Au sujet du délit d’entrave, certains médecins refusent déjà la prise en charge des IVG, parfois à 9 ou 10 semaines, ce qui oblige certaines femmes à se rendre dans d’autres régions. Si nous accédions à ce prolongement du délai légal de recours à l’IVG, comment gérer ces praticiens qui refusent de la pratiquer déjà bien avant ?
On ne peut pas obliger quelqu’un à faire quelque chose qu’il n’a pas envie de faire. Ce serait quand même assez idiot. La première chose, c’est de dire aux médecins que si iels ne souhaitent pas pratiquer d’IVG, c’est leur droit. On ne peut pas obliger un.e chirurgien.nne à opérer le nez, les oreilles ou les fesses d’un.e patient.e lorsque iel estime que ce n’est pas adapté, c’est son droit. Vous avez le droit de ne pas vouloir, en revanche, vous devez orienter ces femmes vers un endroit sans lui faire perdre du temps. Ne lui demandez pas de revenir dans 8 jours avec une échographie parce que vous allez la mettre en difficulté. Il faut annoncer clairement la couleur. C’est pour ça qu’il faut connaître les structures les plus adaptées.

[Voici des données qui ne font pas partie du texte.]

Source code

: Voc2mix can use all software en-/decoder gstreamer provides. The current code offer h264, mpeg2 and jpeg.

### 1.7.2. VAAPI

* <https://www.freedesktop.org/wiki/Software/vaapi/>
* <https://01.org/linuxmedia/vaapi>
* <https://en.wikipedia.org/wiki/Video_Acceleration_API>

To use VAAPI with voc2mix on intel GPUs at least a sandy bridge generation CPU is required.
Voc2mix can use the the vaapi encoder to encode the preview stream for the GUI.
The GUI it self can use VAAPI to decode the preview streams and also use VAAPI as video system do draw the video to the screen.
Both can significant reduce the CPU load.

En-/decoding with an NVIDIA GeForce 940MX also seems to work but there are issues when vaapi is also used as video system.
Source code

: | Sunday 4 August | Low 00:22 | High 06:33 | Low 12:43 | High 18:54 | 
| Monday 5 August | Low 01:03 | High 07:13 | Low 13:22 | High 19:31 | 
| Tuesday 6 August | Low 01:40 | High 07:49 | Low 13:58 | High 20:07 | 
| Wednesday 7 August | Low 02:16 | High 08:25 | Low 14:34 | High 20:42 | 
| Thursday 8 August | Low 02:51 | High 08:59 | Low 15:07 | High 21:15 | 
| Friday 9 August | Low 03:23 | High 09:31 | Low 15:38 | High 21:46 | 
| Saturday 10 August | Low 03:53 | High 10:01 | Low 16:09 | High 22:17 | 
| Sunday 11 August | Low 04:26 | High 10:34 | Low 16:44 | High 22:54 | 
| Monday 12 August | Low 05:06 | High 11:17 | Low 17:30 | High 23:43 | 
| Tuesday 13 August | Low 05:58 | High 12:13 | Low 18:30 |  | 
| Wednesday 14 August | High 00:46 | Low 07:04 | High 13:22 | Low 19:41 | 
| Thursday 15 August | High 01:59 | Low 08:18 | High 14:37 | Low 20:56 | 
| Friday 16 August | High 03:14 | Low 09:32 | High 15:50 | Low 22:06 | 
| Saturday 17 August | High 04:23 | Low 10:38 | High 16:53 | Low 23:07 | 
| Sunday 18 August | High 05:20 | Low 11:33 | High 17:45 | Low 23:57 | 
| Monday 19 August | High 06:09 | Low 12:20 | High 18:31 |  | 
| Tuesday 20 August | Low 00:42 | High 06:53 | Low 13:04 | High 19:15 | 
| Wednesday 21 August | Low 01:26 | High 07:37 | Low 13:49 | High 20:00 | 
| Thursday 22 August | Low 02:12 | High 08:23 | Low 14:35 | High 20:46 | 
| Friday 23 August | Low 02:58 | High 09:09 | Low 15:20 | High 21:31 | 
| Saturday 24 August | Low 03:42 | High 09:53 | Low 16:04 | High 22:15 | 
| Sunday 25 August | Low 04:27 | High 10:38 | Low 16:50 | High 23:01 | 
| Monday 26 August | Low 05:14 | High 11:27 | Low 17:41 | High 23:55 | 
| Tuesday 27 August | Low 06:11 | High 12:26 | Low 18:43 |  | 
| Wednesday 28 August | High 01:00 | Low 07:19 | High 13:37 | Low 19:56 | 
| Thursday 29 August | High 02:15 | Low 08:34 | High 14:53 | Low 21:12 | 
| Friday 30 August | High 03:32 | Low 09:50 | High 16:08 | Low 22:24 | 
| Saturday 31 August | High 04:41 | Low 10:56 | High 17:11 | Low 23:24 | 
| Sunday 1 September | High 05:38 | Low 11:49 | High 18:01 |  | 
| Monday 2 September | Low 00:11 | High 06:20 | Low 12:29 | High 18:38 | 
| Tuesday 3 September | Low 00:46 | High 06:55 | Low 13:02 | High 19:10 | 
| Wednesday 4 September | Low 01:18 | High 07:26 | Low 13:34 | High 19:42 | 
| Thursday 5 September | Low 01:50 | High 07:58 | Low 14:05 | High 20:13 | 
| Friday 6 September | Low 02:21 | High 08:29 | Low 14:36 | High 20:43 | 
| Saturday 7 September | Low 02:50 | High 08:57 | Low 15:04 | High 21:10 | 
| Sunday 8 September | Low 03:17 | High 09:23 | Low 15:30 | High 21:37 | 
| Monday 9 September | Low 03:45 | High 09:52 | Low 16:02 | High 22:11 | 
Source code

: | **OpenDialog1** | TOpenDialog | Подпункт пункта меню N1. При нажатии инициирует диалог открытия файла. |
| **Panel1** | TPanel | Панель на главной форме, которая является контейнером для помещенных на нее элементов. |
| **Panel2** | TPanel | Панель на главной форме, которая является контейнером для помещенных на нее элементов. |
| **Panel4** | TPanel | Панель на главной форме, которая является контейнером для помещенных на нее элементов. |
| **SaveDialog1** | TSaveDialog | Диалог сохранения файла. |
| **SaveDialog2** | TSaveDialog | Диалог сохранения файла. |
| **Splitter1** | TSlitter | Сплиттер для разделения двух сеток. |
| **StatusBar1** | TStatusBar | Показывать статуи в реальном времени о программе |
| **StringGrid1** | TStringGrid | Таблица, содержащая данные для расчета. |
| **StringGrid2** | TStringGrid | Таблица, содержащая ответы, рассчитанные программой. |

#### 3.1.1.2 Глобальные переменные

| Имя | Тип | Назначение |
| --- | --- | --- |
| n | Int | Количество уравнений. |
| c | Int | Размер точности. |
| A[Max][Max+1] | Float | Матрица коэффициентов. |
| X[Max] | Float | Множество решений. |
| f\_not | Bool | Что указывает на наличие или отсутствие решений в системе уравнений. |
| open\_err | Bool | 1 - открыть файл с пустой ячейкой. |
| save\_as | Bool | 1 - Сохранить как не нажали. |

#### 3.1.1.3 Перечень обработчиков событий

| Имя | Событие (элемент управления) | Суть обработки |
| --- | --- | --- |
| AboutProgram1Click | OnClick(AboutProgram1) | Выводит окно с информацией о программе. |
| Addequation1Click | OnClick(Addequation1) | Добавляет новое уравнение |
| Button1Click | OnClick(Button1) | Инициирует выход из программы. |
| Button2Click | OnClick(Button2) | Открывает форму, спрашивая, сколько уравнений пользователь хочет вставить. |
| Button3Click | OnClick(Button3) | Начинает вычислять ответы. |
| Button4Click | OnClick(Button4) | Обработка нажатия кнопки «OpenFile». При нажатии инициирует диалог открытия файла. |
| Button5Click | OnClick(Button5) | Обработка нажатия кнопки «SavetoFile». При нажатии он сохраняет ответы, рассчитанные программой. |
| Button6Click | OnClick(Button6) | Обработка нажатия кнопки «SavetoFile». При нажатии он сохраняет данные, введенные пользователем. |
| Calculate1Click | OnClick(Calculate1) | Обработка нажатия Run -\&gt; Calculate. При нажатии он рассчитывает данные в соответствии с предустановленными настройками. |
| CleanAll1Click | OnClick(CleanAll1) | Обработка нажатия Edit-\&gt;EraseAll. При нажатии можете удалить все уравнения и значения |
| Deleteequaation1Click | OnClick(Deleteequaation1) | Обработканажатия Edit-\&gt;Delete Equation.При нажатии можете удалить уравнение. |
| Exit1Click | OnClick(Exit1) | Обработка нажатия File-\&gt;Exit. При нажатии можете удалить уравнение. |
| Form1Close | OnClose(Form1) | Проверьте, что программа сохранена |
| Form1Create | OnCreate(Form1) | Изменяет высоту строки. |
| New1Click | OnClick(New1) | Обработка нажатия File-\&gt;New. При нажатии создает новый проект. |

C’est pareil pour les IVG à 14 semaines, tout le monde ne voudra pas faire la parce qu’une technique particulière est demandée.
Le mot de la fin : ce qui me semble important, c’est la question de l’éducation : investir les collèges, les lycées et les universités pour ouvrir le débat et libérer la parole des jeunes. Beaucoup de femmes pensent que ce qu’elles vivent est normal car c’est la loi ou c’est la religion. Il faut en parler pour qu’elles se laissent moins faire et moins longtemps. Il faut absolument que les jeunes aient des lieux (autres que la maison, l’église, la mosquée ou la synagogue) pour parler de leur vie, de leurs droits, de leurs corps de leurs envies, etc.
Pour citer cet article : « Entretien avec la Maison des Femmes », 08/03/2021, Institut du Genre en Géopolitique.